There is an Error Code that keeps popping up when my laptop computer restarts.  The error code is the following:

There was a problem starting

C:\Users\A-User\Appdata\Roaming\OpenCandy\OpenCandy_0CE0006\B84B14CEEB18478CCEF9BDA22\OpenCandyDlm.dll

The specified module could not be found.


I know it is remnants of some program in the registry somewhere.  I have tried to find it but have been unable to delete it.  Can anyone help me out here?


----------



## Troncoso

Have you run ccleanner?


----------



## johnb35

Use the msconfig utility to stop the program from running.


----------



## Ambushed

Troncoso said:


> Have you run ccleanner?



This - Put ccleaner onto a USB drive then run the computer in safe mode and install then run ccleaner


----------



## johnb35

Troncoso said:


> Have you run ccleanner?





Ambushed said:


> This - Put ccleaner onto a USB drive then run the computer in safe mode and install then run ccleaner



I can guarantee running ccleaner won't help.  Its actually adware from a 3rd party program.  Which program, who knows.  Either use the msconfig utility to carefully go through your startup programs and find the culprit or you can download and run combofix that will automatically get rid of the entry.


----------



## 2048Megabytes

I downloaded and ran Combofix.  It did not get rid of the error.  I think I am going to try CCleaner next.


----------



## TrainTrackHack

Give Spybot S&D a go?


----------



## johnb35

I'm surprised combofix didn't fix it.  Have you tried the msconfig utility yet?  Posting a hijackthis log will help as well.


----------



## fkadrapps

*Easy fix for error! *

Hi everyone,

We have investigated this issue and believe it is related to part of the OpenCandy recommendation system that has experienced an unexpected error condition when it was run. 

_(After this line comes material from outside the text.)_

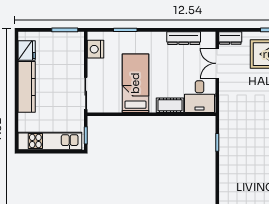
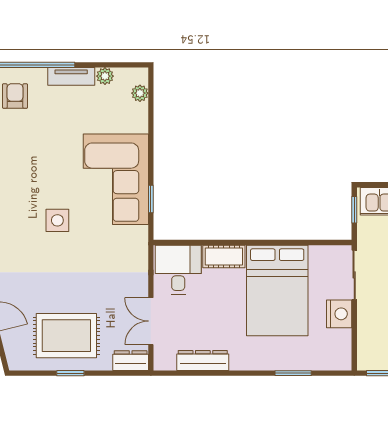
nightstand: (95, 49) -> (339, 314), moved
double door: (217, 63) -> (151, 321), swing flipped
bed: (135, 83) -> (277, 291), width x1.50
corner sofa: (240, 155) -> (116, 179), added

The OpenCandy recommendation system may have been part of a software installer that you recently ran. It is used by developers to recommend additional software products during their installation process, and if you accepted such an offer our download manager would have been invoked temporarily to help download it for you. After the download manager finishes, it is designed to clean up after itself, but in this case an error has prevented it from removing a scheduled task.

Rest assured that no harm has been done, and that the error message you see is simply alerting you that the system is trying to start our download manager to complete a download after you restarted your computer, but our download manager has already removed itself from your system. All that you need to do is remove the scheduled task that is attempting to start the download manager when you start your computer. To make this easy for anyone to fix, we've created a new tool that solves the problem automatically. 

Simply download and run the tool and choose "Yes" when it asks if it should "Remove orphaned OpenCandy tasks?". This operation will take only seconds to complete and afterwards you should receive no more error messages from RunDLL32. The tool is available for download here: http://oclink.us/ocdlmhf1 

We apologize for any inconvenience, and we want to assure you that we always strive to achieve a great user experience. With that in mind, we've already taken steps to prevent this error from reoccurring, and we hope that the tool we have provided you with has helped resolve your problem.

Please let me know if you have any questions and I'll be happy to help! 

Be good and be well. 

Andrew (formerly known as Doc Dr. Apps)
twitter.com/drapps


----------